Re: [PATCH] netem/iproute2 solving correlated loss issues [5/5]

[Fabio Ludovici <fabio.ludovici@yahoo.it>]

[-- Attachment #1: Type: text/plain, Size: 44 bytes --]

patch 5/5 : iproute2-2.6.29-1/tc/q_netem.c


[-- Attachment #2: tc_patch_5_of_5 --]
[-- Type: text/plain, Size: 16662 bytes --]

diff -uNr iproute2-2.6.29-1/tc/q_netem.c iproute2-2.6.29-1-netem/tc/q_netem.c
--- iproute2-2.6.29-1/tc/q_netem.c	2009-03-24 23:40:54.000000000 +0100
+++ iproute2-2.6.29-1-netem/tc/q_netem.c	2009-12-11 16:41:14.766468716 +0100
@@ -7,7 +7,6 @@
  *		2 of the License, or (at your option) any later version.

### [Dataset section]
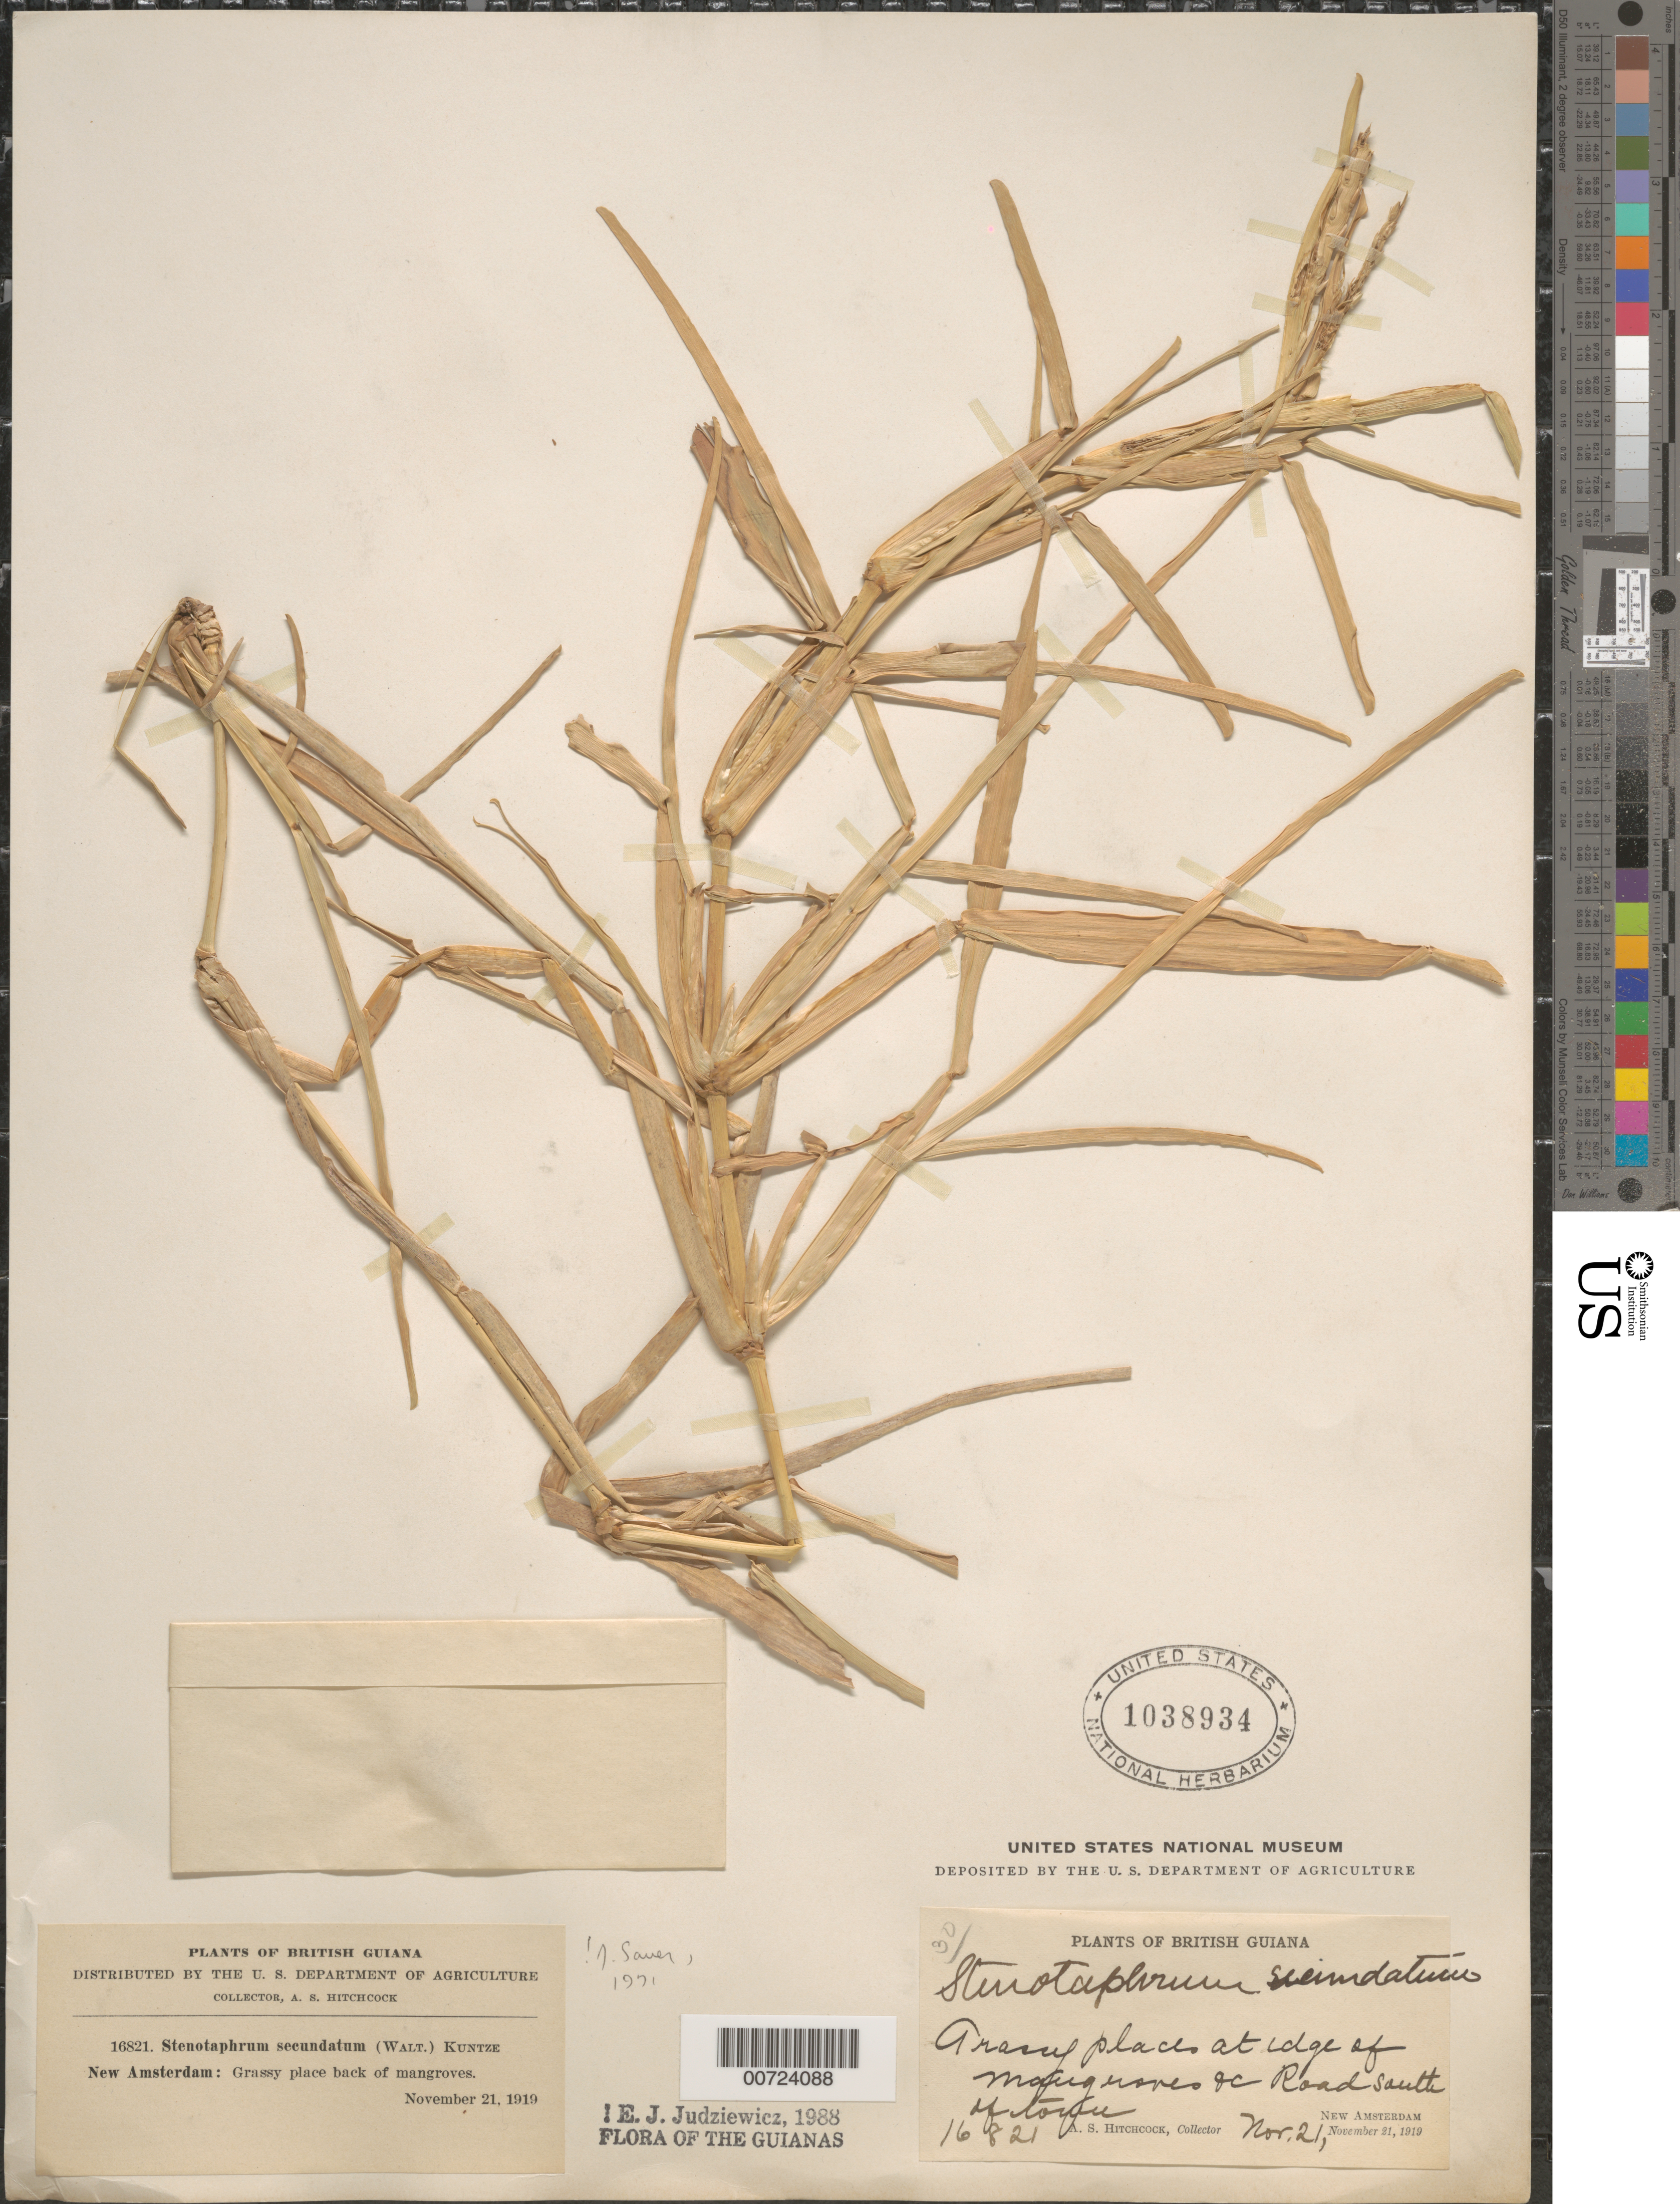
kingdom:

### [Given request]
Reproduce the netem patch message above word for word, from its subject line to the final line shown.

### [Exercise response]
Re: [PATCH] netem/iproute2 solving correlated loss issues [5/5]

[Fabio Ludovici <fabio.ludovici@yahoo.it>]

[-- Attachment #1: Type: text/plain, Size: 44 bytes --]

patch 5/5 : iproute2-2.6.29-1/tc/q_netem.c


[-- Attachment #2: tc_patch_5_of_5 --]
[-- Type: text/plain, Size: 16662 bytes --]

diff -uNr iproute2-2.6.29-1/tc/q_netem.c iproute2-2.6.29-1-netem/tc/q_netem.c
--- iproute2-2.6.29-1/tc/q_netem.c	2009-03-24 23:40:54.000000000 +0100
+++ iproute2-2.6.29-1-netem/tc/q_netem.c	2009-12-11 16:41:14.766468716 +0100
@@ -7,7 +7,6 @@
  *		2 of the License, or (at your option) any later version.